Brother Duane,
Being a Religion major, I'm curious and interested about things like this, so I called the Free Methodist Church's Marston Memorial Historical Center. According to Cathy Fortner, Historical Director at the Center, you and Ian Paul are BOTH correct. The Free Methodist Church started because some people felt the church was straying too far from the original doctrines of Methodism. Two of the issues were the holding of slaves and the buying and selling of pews. There are other implications in the word free, such as the freedom from segregated worship and freedom from secret societies.

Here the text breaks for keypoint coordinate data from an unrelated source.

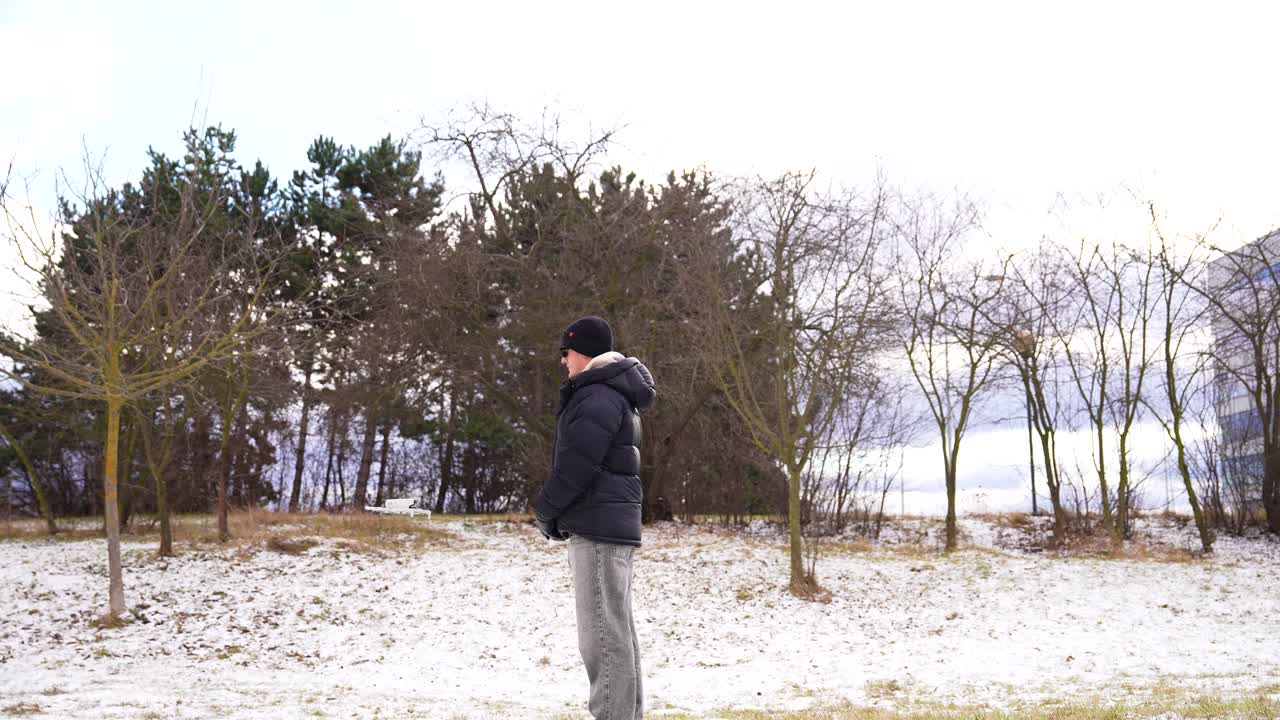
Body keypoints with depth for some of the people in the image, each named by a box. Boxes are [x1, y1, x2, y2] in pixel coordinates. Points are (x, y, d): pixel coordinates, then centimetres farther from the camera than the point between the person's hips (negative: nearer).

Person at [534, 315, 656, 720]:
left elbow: (576, 463, -19)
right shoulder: (615, 397, 21)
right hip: (613, 528, 11)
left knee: (604, 635, -10)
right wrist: (559, 512, 13)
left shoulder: (597, 398, -13)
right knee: (617, 632, 13)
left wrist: (544, 511, -4)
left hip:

Your post reminded me of the origins of another denomination, the African Methodist Episcopal (A.M.E.) Church, which began 73 years prior to the Free Methodist Church. From the AME Church's website:
The AMEC grew out of the Free African Society (FAS) which Richard Allen, Absalom Jones, and others established in Philadelphia in 1787. When officials at St. George’s MEC pulled blacks off their knees while praying, FAS members discovered just how far American Methodists would go to enforce racial discrimination against African Americans. Hence, these members of St. George’s made plans to transform their mutual aid society into an African congregation. Although most wanted to affiliate with the Protestant Episcopal Church, Allen led a small group who resolved to remain Methodists. In 1794 Bethel AME was dedicated with Allen as pastor. To establish Bethel’s independence from interfering white Methodists, Allen, a former Delaware slave, successfully sued in the Pennsylvania courts in 1807 and 1815 for the right of his congregation to exist as an independent institution. Because black Methodists in other middle Atlantic communities encountered racism and desired religious autonomy, Allen called them to meet in Philadelphia to form a new Wesleyan denomination, the AME.